We all want a decent Masterpiece Arcee. And Fanstoys look the like the ones to deliver it. Whoop! This is all going to be great, right?
She looks fantastic, doesn’t she?
Oh man, I can’t wait!
Hmm, I’m not quite sure why she’s standing like that, but OK, she still looks cool.
Oh. Right. Hmm, well, at least the articulation is good, I guess…
Oh right, I see. Well done Fanstoys. You went right there, then. And you’re including an orgasm face in the box, are you? Great.
Isn’t it really just super-fucking-lame that these companies seem unable to sell female-styled robots without resorting to this sort of shite? Who are these manchildren coming up with all this?

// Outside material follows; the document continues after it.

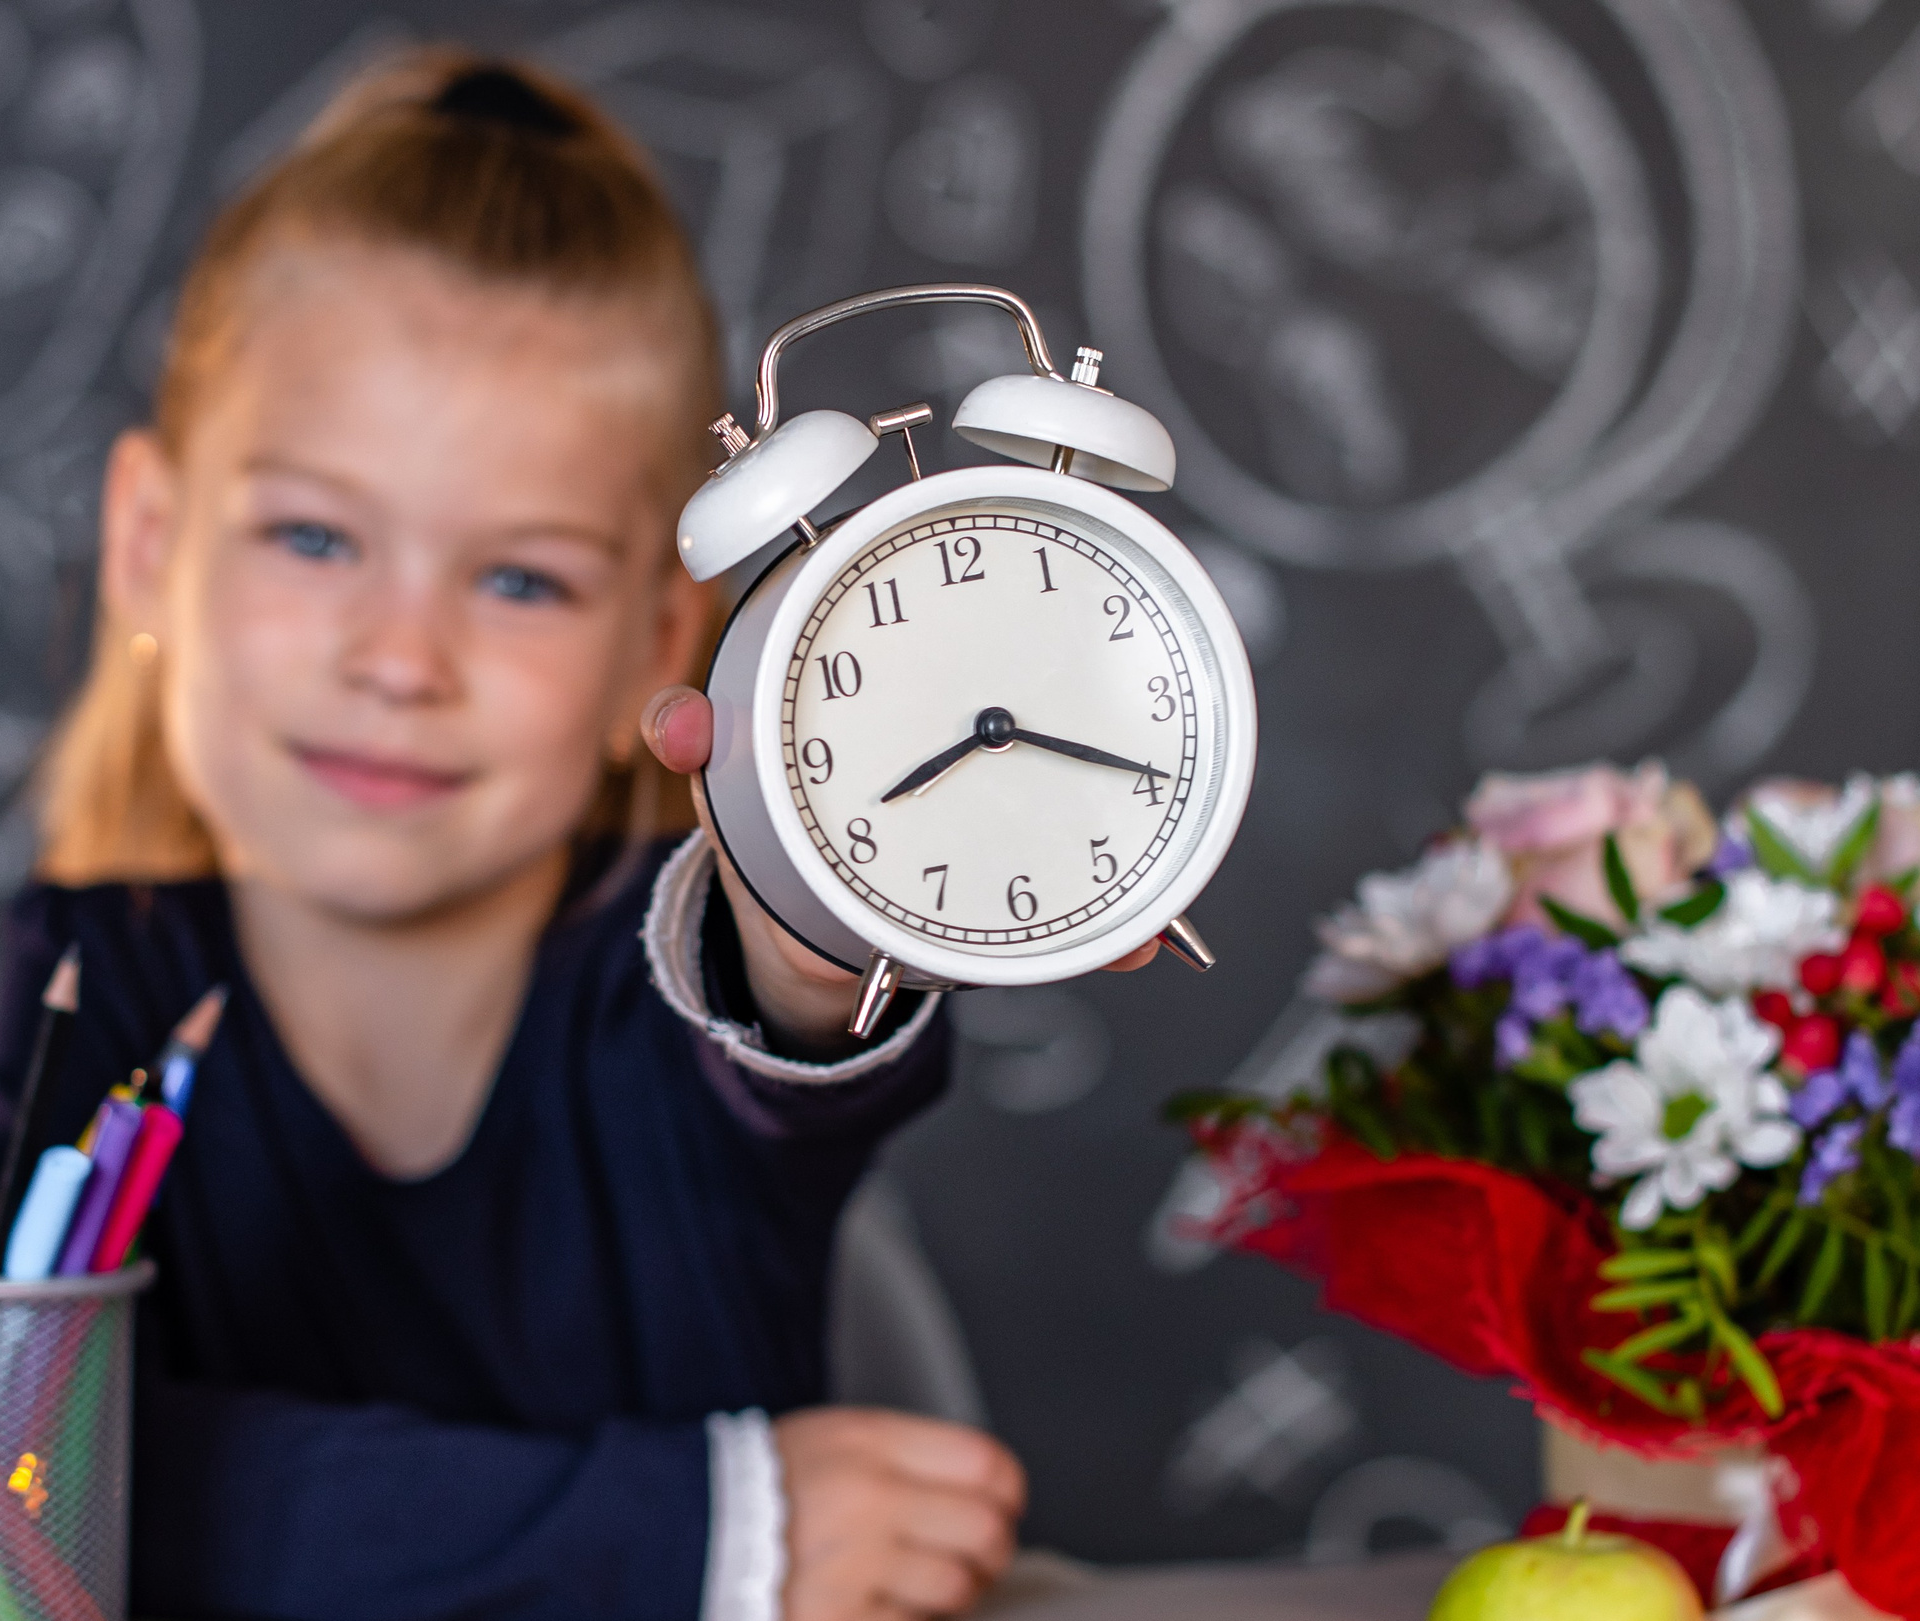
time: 8:19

“But if you’re upset about Springer being made to have simulated fellatio with Arcee, why aren’t you equally as upset about her being pink and having lipstick and heels?” the knobheads cry out in a feeble attempt at justifying their unhealthy hentai masturbating habits.
There is absolutely a debate to be had about Arcee’s stylings as seen in Transformers: The Movie. The colour, the heels, the lips – it’s all bullshit. And the modern takes on the Arcee character are to be applauded for (mostly) doing away with them.
However, one must also see all of this through the lens of the period in which it was released. This in no way excuses it (any more than an ousted sexual predator arguing that “things were different in the ’80s” excuses that), but we are in many instances nostalgia collectors. The Arcee of our childhoods is this Arcee, and in a Masterpiece Movie lineup (which I am collecting) she is a pivotal part, bullshit stylings and all.
All of which is a fucking world away from a modern company in 2017 choosing to market this figure in a way in which they would not even dream of doing with a non-female robot.
Thus, I feel very fucking comfortable perched on top of this high horse.
Oh, and we haven’t forgotten about you either, Toyworld.